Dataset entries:
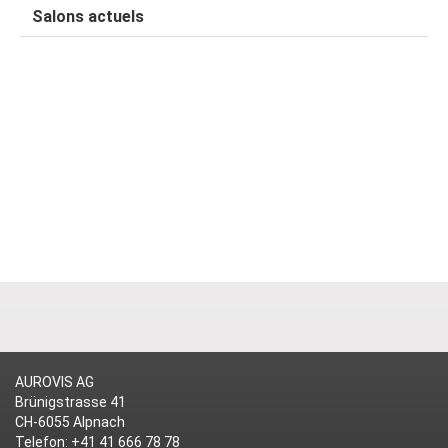
Salons actuels
SHOP
Français
Allemand
NEWS
ENTREPRISE
OFFRES
TÉLÉCHARGEMENTS
JOBS
AUROVIS AG
CONTACT
Brünigstrasse 41
CH-6055 Alpnach
PARTNERAIRES
Telefon: +41 41 666 78 78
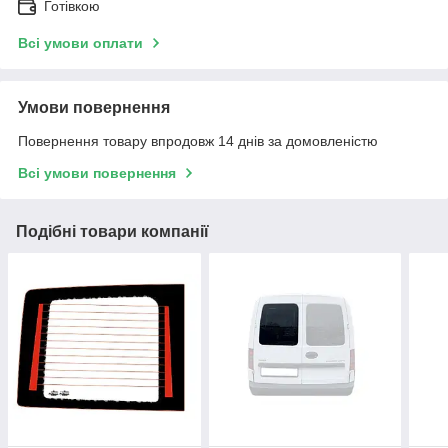
Готівкою
Всі умови оплати
Умови повернення
Повернення товару впродовж 14 днів за домовленістю
Всі умови повернення
Подібні товари компанії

» Exercise objective
Would you restate word for word only the lines from the line with "Telefon: +41 41 666 78 78" to the last line above, with the pictures left out?

» Output for this exercise
Telefon: +41 41 666 78 78
Готівкою
Всі умови оплати
Умови повернення
Повернення товару впродовж 14 днів за домовленістю
Всі умови повернення
Подібні товари компанії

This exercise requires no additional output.